How is Skype for Business Different from Regular Skype?
Most people are familiar with Skype. It is a free VoIP and video calling service that enables millions of individuals to have conversations online. Individuals use it, but so do businesses.
In addition, there is Skype for Business, which is different to the regular, consumer version of Skype, and aimed specifically at business users. Also, Skype for Business is not free to users.
What, then, are the differences between the two?
A Question of Scale
Generally, Skype suggests that its free version is good for businesses of up to 20 employees.
There is also a Skype Meetings function, which means individuals can connect to their teams for free. It allows for collaborations with up to 10 people at once, but after 60 days this drops to three people.
Skype for Business raises the upper limit on meeting participants considerably. With it, you can have as many as 250 individuals connected.
This makes Skype for Business ideal for online presentations or live, organisation-wide webinars.
It also offers a wider function, where you can broadcast your meeting to as many as 10,000 people online.
Therefore, in terms of scale of communications, Skype for Business ups the ante when compared to regular Skype.
Office 365 Integration
Skype for Business is closely integrated with Microsoft Office 365.
Users can use Outlook directly with Skype for Business, making use of its instant messaging, voice and video features.
They can click directly on their contacts to initiate conversations, or to schedule upcoming meetings with them.
It also means integration with other apps such as PowerPoint and Excel, sharing screens containing information during video conferences.
Advanced Video Conferencing
For businesses requiring a more sophisticated conference room set-up, Skype for Business allows for dedicated video-conferencing rooms to communicate with each other.

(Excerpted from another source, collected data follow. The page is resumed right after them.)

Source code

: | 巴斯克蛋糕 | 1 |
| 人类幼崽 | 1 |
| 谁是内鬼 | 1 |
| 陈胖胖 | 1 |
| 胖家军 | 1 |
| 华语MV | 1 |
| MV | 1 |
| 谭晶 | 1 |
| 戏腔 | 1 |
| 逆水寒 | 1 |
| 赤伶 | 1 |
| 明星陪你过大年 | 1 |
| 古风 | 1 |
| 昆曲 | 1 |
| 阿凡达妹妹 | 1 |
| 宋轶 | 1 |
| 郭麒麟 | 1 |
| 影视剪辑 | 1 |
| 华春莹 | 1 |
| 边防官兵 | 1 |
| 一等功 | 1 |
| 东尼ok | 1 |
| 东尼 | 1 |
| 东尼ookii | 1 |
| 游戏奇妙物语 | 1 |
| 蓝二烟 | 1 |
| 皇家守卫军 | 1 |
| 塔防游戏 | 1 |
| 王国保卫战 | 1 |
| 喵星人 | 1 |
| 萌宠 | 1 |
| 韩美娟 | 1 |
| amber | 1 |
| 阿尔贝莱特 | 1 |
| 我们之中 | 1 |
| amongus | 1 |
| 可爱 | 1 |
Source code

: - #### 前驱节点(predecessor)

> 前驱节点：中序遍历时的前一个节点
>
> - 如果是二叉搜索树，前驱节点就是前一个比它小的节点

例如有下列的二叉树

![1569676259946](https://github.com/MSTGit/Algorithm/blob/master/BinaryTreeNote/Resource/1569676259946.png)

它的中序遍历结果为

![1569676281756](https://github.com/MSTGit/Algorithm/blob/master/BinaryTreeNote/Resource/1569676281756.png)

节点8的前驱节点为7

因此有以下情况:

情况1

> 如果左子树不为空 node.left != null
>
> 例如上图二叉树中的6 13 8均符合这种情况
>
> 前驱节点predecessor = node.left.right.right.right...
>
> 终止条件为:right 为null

The Skype Room Systems function means Skype will work with standalone cameras, monitors and audio equipment, available via Microsoft’s partner network.
There is also compatible software for whiteboard linking, and integration with VoIP routing of existing telephone systems.
It also allows for recording of video teleconferences and online presentations.
Overall, Skype for Business’s video teleconferencing capabilities are a considerable advance on regular Skype, designed for larger organisations and more wide-ranging corporate communications.
Any widely-used business communications application must have security at its very heart.
Activity on Skype for Business, like all Office 365 traffic, is encrypted with Transport Layer Security (TLS), so that any communications are only readable by intended recipients.
Using Microsoft Exchange, Skype for Business can also archive instant messages and upload the content of meetings.
It also offers increased capability for management and compliance, so that IT departments can effectively manage access where it involves wider networks – essential for security.
In fact, this level of security makes Skype for Business attractive for some smaller enterprises dealing with sensitive information, such as call centres.
The Question of Cost
Is Skype for Business worth it? This is the critical question, since it is about comparing a free platform with a subscription model.
Currently, regular Skype only incurs costs where it involves making calls to non-Skype numbers. Here users must pay a connection fee, either via a monthly subscription or on a pay-as-you-go basis.
As a stand-alone service, Skype for Business offers payment plans based on a price per user, per month. available as an annual subscription.
However, for the full range of Skype for Business features, users must opt for a more expensive payment plan to have access to things such as integration with video teleconferencing systems.
For any business already subscribing to Office 365’s Business Essentials or Business Premium packages, Skype for Business comes included, free of charge.
Which Skype to Choose?
Whether to upgrade to Skype for Business will depend very much on the nature of your business, and on its objectives.
For many SMEs, regular Skype will be sufficient for their communications needs.
But for some larger businesses, or for those enterprises where video teleconferencing or security considerations are central to how they operate, Skype for Business may well represent a sound investment.